A long-lived alchemist in a new city gets caught up in strange doings when her shipped goods turn out to include a living gargoyle, her intended building contractor turns up dead outside her door, and a key book is stolen. She must race against time to save a friend’s life.
The Czech language is not written in any variant of Cyrillic, and as far as I know never has been. In fact, a quick glance at Wikipedia will tell you that its interesting and regular Latin-based orthography is used for transliteration of other languages. Getting the Czech alphabet wrong is unfortunately just one of the many errors that crops up in The Accidental Alchemist.
I don’t read a lot of urban fantasy, but this book had other aspects that drew me in, including a vegan protagonist, a setting in Portland, Oregon, and the aforementioned Czech elements. I’m part Czech myself, but it didn’t take much to spot this alphabetical error. There isn’t that much about else Czechia, and most of the rest seems alright.

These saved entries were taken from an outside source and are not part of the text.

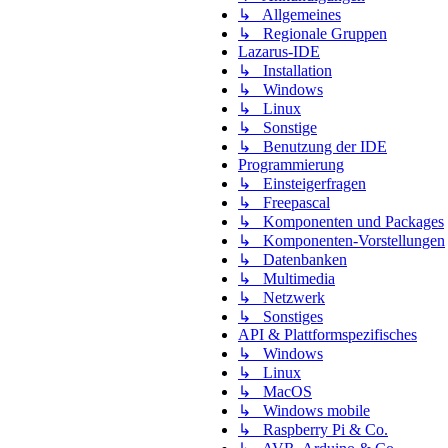
↳ Allgemeines
↳ Regionale Gruppen
Lazarus-IDE
↳ Installation
↳ Windows
↳ Linux
↳ Sonstige
↳ Benutzung der IDE
Programmierung
↳ Einsteigerfragen
↳ Freepascal
↳ Komponenten und Packages
↳ Komponenten-Vorstellungen
↳ Datenbanken
↳ Multimedia
↳ Netzwerk
↳ Sonstiges
API & Plattformspezifisches
↳ Windows
↳ Linux
↳ MacOS
↳ Windows mobile
↳ Raspberry Pi & Co.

Pandian does use a fair amount of French and some other languages. Unfortunately, she occasionally uses them incorrectly; more likely the result of bad memory or transliteration than of machine translation (“sait” instead of “c’est”). Since two key character are said to speak French well, it’s notable.
The story is set in Portland, the city I call home when I pretend to have one. It’s always nice to see familiar places in a new light. Unfortunately (again), Pandian’s Portland is a caricature of the real city – all new age hippies all the time. Even in the Hawthorne district where part of the story is set, there’s more variety than this, and Hawthorne is no more stagnant than any other neighbourhood. It doesn’t look like this now, and really never did. Just as irritating, Pandian’s knowledge of the geography is pretty weak – a character lives near enough to Hawthorne to walk over, but also lives on a hill. Thing is, close-in East Portland is flat. Really flat; almost Florida-flat. The only hill worthy of the name is a volcano, and very few people live on it. It’s nit-picking, sure, but a quick look at an online map is all it takes these days.

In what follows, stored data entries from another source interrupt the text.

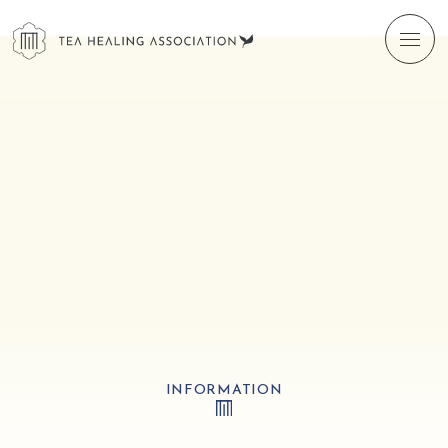
INFORMATION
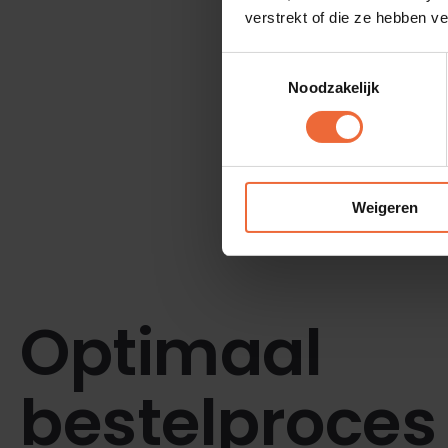
verstrekt of die ze hebben v
Toestemmingsselectie
Noodzakelijk
Weigeren
Optimaal
bestelproces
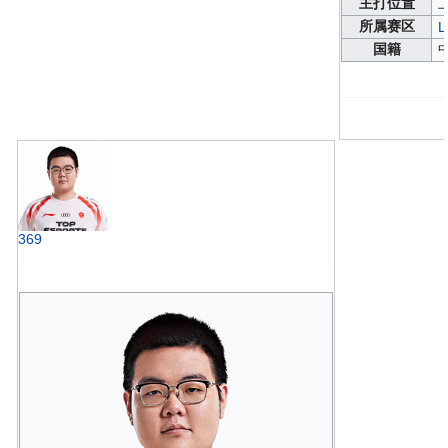
主打位置
所属赛区
L
国籍
369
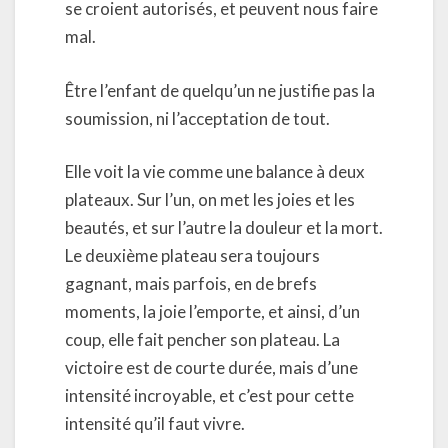
se croient autorisés, et peuvent nous faire
mal.
Être l’enfant de quelqu’un ne justifie pas la
soumission, ni l’acceptation de tout.
Elle voit la vie comme une balance à deux
plateaux. Sur l’un, on met les joies et les
beautés, et sur l’autre la douleur et la mort.
Le deuxième plateau sera toujours
gagnant, mais parfois, en de brefs
moments, la joie l’emporte, et ainsi, d’un
coup, elle fait pencher son plateau. La
victoire est de courte durée, mais d’une
intensité incroyable, et c’est pour cette
intensité qu’il faut vivre.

I’ve been a vegan for a long time now, and on this front, the book really does deliver. It’s a little heavy-handed on the ‘magical herbs will cure all ills’ angle, but for the rest, it’s great. The recipes sound delicious (barring a strange fondness for beets), and most of the dishes are really things that vegans really eat. Happily, Pandian includes actual recipes as an appendix, and I plan to try some of them out.

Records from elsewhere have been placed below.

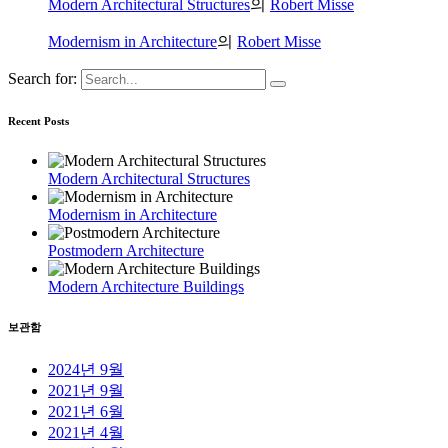
Modern Architectural Structures
의
Robert Misse
Modernism in Architecture
의
Robert Misse
Search for:
Recent Posts
Modern Architectural Structures
Modernism in Architecture
Postmodern Architecture
Modern Architecture Buildings
보관함
2024년 9월
2021년 9월
2021년 6월
2021년 4월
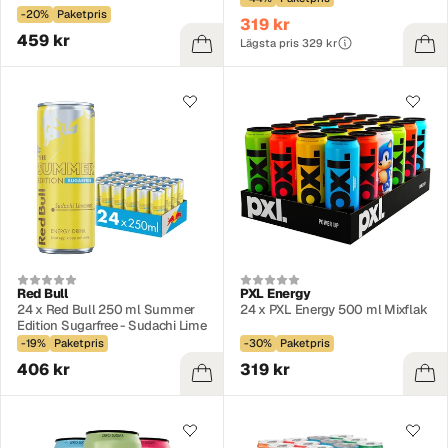
-20%
Paketpris
319 kr
459 kr
Lägsta pris 329 kr
Red Bull
PXL Energy
24 x Red Bull 250 ml Summer
24 x PXL Energy 500 ml Mixflak
Edition Sugarfree - Sudachi Lime
-19%
Paketpris
-30%
Paketpris
406 kr
319 kr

I wish I could be more positive about the book, but on two of the three above points, it doesn’t deliver. More to the point, the writing is consistently awkward, both at the sentence level and plot-wise. It reads like a fair early draft that needed a harsh editorial hand and didn’t get it. The prose isn’t smooth, the characters neither deep nor credible. An example – our narrator has been alive for hundreds of years, fending for herself in a cruel world. Yet she seems almost deferential to a few cocky teenage kids, and it’s not because she’s using reverse psychology on them.
All in all, I can’t recommend this. It’s lighthearted, but also thin. If you’re a vegan tired of reading about heroes eating steak, this may be the book for you – the frequent mentions of food are mouth-watering. But if you’re reading for the story, you’re probably in the wrong place.
Received free copy of book in exchange for honest review.